__Task objective__. Pick out each line of the listing that contains the string "Precio", matching case exactly, and copy those lines.

Start of Block

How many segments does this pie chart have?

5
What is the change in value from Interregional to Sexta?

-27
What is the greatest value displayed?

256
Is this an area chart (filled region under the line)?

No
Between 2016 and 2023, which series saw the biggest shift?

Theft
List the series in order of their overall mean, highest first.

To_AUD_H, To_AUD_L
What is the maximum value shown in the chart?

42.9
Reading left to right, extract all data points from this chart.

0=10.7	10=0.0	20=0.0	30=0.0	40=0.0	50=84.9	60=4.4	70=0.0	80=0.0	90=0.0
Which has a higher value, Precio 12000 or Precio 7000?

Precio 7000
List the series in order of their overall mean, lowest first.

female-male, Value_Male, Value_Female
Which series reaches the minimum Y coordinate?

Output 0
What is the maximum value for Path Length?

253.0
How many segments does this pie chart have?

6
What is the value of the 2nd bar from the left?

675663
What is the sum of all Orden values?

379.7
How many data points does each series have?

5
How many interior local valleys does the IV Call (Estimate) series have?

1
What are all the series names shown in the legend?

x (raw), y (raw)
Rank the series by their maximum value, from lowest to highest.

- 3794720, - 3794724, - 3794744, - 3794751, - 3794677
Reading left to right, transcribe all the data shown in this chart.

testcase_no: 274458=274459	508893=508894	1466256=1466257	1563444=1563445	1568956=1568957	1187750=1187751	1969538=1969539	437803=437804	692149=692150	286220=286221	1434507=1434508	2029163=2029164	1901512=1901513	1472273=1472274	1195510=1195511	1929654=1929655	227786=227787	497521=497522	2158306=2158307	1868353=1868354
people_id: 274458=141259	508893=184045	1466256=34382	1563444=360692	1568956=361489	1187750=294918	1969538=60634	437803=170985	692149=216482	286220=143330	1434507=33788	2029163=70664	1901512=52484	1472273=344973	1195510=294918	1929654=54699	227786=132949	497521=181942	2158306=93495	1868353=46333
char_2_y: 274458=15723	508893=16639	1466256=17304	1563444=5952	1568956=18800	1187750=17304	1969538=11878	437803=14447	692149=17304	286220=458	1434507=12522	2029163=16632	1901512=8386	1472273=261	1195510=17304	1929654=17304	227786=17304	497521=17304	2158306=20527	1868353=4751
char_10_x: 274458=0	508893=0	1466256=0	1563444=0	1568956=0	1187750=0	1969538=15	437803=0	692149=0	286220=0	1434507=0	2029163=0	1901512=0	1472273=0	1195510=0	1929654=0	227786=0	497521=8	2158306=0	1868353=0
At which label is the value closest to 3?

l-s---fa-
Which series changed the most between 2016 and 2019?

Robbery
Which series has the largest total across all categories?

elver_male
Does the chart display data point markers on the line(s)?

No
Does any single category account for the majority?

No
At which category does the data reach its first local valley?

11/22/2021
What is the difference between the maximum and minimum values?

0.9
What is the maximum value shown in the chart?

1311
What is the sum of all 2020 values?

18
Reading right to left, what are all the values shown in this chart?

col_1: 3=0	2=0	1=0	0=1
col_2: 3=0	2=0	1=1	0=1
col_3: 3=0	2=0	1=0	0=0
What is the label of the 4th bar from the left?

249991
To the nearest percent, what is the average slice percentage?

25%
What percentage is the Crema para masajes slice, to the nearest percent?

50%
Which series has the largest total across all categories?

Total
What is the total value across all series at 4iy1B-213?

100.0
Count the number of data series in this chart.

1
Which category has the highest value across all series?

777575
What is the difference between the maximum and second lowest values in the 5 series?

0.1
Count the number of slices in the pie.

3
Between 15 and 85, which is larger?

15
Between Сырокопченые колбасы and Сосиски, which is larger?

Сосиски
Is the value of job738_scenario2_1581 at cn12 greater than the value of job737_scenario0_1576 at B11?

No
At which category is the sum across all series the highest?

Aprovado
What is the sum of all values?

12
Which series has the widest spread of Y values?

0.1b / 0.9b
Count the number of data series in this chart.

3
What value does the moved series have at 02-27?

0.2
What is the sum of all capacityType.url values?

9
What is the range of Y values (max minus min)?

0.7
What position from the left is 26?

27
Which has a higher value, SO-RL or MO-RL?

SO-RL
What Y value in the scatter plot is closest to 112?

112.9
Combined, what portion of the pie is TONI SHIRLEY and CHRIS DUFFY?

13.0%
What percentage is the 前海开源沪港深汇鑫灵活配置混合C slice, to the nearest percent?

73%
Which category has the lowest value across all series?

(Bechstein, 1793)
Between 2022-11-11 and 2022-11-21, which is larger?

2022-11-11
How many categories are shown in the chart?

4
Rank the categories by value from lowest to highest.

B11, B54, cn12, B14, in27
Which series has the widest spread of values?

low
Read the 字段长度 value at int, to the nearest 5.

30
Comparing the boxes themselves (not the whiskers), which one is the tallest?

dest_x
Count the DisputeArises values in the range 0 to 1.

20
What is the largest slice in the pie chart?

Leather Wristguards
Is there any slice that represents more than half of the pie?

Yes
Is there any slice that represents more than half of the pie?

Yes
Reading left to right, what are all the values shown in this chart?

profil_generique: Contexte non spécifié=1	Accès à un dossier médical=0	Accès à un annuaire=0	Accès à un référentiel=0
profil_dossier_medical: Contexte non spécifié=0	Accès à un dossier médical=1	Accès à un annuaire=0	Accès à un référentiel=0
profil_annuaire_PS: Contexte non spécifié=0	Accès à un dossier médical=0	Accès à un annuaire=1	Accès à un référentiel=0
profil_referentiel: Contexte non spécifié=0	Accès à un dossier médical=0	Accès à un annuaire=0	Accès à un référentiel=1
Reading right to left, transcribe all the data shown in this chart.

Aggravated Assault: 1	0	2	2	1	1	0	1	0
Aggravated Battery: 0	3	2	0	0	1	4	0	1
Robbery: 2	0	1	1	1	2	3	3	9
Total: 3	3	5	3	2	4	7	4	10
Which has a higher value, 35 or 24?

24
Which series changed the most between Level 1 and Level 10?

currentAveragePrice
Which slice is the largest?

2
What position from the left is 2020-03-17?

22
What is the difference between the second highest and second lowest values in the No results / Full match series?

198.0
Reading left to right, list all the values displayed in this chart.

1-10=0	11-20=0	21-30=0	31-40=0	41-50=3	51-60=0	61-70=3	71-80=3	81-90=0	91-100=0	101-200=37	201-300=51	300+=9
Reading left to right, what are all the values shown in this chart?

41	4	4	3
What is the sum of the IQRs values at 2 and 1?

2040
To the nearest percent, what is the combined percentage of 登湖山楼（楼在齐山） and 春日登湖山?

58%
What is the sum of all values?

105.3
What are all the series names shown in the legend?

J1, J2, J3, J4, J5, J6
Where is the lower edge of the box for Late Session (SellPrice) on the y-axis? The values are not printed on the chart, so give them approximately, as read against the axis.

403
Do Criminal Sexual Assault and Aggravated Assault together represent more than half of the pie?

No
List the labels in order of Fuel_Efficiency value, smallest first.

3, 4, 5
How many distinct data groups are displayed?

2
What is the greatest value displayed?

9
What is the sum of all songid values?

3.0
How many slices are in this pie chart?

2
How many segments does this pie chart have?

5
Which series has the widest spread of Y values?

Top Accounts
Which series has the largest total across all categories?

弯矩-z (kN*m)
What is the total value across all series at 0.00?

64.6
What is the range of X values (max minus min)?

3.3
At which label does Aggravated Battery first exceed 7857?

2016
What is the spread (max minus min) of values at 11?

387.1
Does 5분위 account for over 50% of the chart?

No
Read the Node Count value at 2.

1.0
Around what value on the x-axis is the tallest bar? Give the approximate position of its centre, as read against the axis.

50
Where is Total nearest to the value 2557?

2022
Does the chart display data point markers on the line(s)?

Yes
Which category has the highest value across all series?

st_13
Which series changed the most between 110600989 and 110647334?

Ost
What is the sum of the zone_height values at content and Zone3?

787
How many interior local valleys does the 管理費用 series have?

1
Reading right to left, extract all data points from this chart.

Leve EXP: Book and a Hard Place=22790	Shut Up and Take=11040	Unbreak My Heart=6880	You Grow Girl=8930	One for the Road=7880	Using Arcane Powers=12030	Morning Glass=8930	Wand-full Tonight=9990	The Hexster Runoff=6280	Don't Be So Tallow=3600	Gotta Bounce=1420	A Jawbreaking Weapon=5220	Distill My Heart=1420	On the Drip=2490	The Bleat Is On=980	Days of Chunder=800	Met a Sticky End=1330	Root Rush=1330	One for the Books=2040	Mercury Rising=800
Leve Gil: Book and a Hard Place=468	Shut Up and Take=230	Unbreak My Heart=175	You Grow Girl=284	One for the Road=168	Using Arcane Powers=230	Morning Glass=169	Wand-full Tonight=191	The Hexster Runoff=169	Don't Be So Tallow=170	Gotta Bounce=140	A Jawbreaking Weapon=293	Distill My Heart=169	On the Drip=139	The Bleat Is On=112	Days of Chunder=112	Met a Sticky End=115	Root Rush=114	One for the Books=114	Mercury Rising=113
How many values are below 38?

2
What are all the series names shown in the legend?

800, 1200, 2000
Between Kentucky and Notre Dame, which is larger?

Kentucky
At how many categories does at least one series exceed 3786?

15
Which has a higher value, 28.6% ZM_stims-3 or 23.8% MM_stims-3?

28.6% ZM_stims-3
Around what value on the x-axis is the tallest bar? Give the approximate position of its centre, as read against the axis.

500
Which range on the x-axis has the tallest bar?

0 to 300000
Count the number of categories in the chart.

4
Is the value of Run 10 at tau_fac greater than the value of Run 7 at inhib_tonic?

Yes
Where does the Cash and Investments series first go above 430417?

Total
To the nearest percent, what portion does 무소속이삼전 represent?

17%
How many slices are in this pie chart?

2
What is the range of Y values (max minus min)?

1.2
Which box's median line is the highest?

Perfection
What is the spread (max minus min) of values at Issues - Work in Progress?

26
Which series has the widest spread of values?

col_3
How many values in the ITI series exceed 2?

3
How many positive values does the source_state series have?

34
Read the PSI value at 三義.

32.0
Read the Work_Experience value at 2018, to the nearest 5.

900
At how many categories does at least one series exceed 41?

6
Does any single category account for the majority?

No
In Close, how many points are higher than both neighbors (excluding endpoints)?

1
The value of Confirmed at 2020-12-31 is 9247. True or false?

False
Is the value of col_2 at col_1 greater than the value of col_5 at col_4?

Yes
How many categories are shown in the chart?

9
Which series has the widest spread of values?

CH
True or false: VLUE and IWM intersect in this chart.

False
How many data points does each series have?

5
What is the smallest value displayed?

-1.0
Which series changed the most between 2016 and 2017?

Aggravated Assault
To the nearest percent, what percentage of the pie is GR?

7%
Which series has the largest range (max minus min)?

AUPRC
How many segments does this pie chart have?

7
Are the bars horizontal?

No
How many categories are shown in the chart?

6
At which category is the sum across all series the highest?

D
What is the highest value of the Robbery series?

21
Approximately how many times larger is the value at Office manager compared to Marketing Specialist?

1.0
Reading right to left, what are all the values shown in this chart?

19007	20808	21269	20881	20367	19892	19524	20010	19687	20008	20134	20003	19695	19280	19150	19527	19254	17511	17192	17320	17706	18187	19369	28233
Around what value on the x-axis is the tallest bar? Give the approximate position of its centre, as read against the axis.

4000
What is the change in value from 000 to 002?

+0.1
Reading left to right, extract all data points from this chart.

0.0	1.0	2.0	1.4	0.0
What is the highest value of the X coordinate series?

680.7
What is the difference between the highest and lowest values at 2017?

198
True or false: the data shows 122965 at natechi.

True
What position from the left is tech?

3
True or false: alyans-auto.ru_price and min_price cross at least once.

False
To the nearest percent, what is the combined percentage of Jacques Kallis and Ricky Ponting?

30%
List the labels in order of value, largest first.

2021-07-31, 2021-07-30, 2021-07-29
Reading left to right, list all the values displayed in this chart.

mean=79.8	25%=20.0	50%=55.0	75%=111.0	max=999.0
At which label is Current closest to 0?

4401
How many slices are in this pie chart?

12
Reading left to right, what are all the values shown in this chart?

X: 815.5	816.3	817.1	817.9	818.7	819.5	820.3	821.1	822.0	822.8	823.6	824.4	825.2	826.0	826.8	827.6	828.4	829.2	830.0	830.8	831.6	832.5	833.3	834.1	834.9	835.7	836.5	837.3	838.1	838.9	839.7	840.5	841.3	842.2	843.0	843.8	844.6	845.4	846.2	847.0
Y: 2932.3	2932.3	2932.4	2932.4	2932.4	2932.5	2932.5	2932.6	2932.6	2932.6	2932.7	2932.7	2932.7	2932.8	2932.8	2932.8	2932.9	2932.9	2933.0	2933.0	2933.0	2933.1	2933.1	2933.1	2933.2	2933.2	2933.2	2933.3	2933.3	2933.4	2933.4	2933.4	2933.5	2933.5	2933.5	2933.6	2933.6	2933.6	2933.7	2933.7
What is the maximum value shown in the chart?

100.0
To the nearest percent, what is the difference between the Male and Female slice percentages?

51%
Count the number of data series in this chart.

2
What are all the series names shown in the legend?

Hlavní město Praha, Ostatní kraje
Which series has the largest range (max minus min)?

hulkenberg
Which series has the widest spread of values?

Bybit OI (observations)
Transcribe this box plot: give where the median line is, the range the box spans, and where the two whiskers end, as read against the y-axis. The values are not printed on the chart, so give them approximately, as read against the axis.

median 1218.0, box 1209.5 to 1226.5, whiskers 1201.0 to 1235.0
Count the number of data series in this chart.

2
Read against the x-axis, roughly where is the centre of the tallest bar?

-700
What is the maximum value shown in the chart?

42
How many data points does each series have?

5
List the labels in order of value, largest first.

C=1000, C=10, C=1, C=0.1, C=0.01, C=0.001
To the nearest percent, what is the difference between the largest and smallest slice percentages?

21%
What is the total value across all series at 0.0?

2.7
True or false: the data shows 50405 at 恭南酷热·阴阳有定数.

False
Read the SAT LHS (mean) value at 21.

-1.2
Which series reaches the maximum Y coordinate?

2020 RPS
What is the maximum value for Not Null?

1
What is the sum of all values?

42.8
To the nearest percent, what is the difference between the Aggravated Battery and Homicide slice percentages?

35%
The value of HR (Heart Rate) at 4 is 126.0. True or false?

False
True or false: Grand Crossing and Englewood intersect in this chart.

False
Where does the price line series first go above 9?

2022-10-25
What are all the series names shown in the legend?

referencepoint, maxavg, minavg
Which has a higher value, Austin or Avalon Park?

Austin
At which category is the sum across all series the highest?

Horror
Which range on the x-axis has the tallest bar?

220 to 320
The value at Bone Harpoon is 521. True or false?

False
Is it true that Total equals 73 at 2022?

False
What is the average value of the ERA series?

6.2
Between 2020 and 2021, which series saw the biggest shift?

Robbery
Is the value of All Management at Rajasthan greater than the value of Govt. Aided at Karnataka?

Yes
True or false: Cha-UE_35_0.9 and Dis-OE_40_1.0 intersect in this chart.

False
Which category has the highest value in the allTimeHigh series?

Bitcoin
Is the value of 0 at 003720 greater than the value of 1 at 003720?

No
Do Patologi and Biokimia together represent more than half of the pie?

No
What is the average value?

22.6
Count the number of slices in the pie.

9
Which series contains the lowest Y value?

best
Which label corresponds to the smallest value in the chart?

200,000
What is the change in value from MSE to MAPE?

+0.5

End of Block

__Written solution__.
Which has a higher value, Precio 12000 or Precio 7000?
Precio 7000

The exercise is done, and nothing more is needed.